┌──
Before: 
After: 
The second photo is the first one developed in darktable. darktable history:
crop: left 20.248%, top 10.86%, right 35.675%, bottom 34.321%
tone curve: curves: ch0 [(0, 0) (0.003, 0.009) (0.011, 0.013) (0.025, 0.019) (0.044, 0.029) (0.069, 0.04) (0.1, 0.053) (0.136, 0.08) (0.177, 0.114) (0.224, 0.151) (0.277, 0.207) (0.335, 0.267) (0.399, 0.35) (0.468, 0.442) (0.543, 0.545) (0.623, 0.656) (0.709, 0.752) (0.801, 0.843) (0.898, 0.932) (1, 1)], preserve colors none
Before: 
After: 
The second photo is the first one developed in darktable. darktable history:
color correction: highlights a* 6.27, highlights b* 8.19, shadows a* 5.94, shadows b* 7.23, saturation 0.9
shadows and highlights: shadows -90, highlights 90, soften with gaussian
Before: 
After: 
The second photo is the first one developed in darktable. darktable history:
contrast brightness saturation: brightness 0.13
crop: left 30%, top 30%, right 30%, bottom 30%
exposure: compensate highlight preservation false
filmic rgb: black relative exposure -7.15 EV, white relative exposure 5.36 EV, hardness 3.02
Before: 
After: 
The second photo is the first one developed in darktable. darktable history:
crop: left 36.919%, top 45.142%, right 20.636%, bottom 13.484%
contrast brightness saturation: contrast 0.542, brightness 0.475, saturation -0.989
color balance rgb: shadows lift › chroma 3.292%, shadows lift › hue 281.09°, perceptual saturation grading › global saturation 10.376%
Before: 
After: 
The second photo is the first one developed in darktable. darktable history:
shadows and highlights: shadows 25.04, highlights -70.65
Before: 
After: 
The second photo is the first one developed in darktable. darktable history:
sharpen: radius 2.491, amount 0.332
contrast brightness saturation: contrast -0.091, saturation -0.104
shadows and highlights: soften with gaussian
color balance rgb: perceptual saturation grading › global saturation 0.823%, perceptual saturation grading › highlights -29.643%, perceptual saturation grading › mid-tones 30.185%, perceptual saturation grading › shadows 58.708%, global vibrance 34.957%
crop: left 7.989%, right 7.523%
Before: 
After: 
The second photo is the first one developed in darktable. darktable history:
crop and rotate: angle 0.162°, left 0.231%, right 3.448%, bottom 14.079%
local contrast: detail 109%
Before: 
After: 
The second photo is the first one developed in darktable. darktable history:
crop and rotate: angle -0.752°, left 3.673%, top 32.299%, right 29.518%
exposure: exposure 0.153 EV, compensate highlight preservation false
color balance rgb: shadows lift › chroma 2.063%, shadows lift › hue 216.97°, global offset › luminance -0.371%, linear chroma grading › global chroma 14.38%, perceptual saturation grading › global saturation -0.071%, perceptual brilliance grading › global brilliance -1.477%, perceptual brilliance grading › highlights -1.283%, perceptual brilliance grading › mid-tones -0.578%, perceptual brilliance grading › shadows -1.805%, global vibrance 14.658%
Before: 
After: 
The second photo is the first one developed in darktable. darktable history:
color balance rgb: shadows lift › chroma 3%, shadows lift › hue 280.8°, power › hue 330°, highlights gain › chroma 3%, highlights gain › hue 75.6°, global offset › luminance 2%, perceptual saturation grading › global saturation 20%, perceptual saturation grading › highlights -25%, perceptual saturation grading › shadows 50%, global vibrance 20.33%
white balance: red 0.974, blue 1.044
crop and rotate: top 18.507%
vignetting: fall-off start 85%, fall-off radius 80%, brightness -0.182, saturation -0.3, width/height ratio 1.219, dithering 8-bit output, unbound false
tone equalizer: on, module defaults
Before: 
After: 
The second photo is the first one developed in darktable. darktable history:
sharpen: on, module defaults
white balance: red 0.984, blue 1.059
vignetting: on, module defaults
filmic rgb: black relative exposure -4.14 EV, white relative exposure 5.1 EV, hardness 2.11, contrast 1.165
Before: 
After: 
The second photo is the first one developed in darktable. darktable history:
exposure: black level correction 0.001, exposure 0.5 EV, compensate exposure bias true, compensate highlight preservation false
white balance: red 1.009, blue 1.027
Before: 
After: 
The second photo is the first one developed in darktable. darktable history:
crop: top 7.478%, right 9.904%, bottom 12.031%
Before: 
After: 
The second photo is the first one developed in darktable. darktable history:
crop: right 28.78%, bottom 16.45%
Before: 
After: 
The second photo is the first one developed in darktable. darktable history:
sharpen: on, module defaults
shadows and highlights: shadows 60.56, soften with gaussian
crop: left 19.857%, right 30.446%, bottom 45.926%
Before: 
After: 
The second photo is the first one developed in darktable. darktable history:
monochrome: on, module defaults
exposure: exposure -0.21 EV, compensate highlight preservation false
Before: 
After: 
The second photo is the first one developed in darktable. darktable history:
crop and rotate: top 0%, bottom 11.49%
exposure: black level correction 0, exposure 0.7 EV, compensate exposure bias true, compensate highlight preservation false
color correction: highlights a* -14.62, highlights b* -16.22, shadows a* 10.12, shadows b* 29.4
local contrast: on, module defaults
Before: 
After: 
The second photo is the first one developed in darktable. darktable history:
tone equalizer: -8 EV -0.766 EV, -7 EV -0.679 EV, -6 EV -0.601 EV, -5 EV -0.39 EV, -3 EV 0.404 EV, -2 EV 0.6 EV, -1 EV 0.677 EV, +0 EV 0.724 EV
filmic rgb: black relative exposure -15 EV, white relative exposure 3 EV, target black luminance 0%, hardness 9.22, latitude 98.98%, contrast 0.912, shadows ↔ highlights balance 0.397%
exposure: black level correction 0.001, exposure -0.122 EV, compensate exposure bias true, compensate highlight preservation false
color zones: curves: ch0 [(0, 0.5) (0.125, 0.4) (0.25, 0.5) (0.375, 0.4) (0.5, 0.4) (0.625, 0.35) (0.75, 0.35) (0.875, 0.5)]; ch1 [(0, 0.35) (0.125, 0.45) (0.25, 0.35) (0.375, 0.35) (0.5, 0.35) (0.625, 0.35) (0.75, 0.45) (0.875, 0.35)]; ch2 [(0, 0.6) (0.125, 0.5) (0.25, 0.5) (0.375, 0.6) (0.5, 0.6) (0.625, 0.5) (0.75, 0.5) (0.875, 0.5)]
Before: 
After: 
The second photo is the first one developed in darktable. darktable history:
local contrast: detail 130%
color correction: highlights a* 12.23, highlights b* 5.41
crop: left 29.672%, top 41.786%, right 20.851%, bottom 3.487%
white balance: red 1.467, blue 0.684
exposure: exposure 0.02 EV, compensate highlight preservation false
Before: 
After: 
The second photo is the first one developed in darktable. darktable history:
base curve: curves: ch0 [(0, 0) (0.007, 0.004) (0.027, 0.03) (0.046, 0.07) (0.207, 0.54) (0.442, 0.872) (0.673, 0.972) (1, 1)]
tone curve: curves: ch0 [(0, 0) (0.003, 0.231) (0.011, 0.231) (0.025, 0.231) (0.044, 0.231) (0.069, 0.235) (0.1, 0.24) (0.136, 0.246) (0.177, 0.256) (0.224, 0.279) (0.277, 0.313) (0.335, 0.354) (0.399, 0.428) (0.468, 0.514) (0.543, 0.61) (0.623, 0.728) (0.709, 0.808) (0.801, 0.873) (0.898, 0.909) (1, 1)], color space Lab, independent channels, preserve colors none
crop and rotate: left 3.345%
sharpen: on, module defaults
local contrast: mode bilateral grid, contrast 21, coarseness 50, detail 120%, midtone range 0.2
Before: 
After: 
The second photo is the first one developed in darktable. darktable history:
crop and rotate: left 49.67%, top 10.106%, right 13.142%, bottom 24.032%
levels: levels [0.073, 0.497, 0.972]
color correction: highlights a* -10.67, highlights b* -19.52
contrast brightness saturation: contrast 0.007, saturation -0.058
└──
* _Written task_
Copy the records above word for word, from their first line down to and including the line that contains "crop: left 7.989%, right 7.523%".

* _Answer to the task_
Before: 
After: 
The second photo is the first one developed in darktable. darktable history:
crop: left 20.248%, top 10.86%, right 35.675%, bottom 34.321%
tone curve: curves: ch0 [(0, 0) (0.003, 0.009) (0.011, 0.013) (0.025, 0.019) (0.044, 0.029) (0.069, 0.04) (0.1, 0.053) (0.136, 0.08) (0.177, 0.114) (0.224, 0.151) (0.277, 0.207) (0.335, 0.267) (0.399, 0.35) (0.468, 0.442) (0.543, 0.545) (0.623, 0.656) (0.709, 0.752) (0.801, 0.843) (0.898, 0.932) (1, 1)], preserve colors none
Before: 
After: 
The second photo is the first one developed in darktable. darktable history:
color correction: highlights a* 6.27, highlights b* 8.19, shadows a* 5.94, shadows b* 7.23, saturation 0.9
shadows and highlights: shadows -90, highlights 90, soften with gaussian
Before: 
After: 
The second photo is the first one developed in darktable. darktable history:
contrast brightness saturation: brightness 0.13
crop: left 30%, top 30%, right 30%, bottom 30%
exposure: compensate highlight preservation false
filmic rgb: black relative exposure -7.15 EV, white relative exposure 5.36 EV, hardness 3.02
Before: 
After: 
The second photo is the first one developed in darktable. darktable history:
crop: left 36.919%, top 45.142%, right 20.636%, bottom 13.484%
contrast brightness saturation: contrast 0.542, brightness 0.475, saturation -0.989
color balance rgb: shadows lift › chroma 3.292%, shadows lift › hue 281.09°, perceptual saturation grading › global saturation 10.376%
Before: 
After: 
The second photo is the first one developed in darktable. darktable history:
shadows and highlights: shadows 25.04, highlights -70.65
Before: 
After: 
The second photo is the first one developed in darktable. darktable history:
sharpen: radius 2.491, amount 0.332
contrast brightness saturation: contrast -0.091, saturation -0.104
shadows and highlights: soften with gaussian
color balance rgb: perceptual saturation grading › global saturation 0.823%, perceptual saturation grading › highlights -29.643%, perceptual saturation grading › mid-tones 30.185%, perceptual saturation grading › shadows 58.708%, global vibrance 34.957%
crop: left 7.989%, right 7.523%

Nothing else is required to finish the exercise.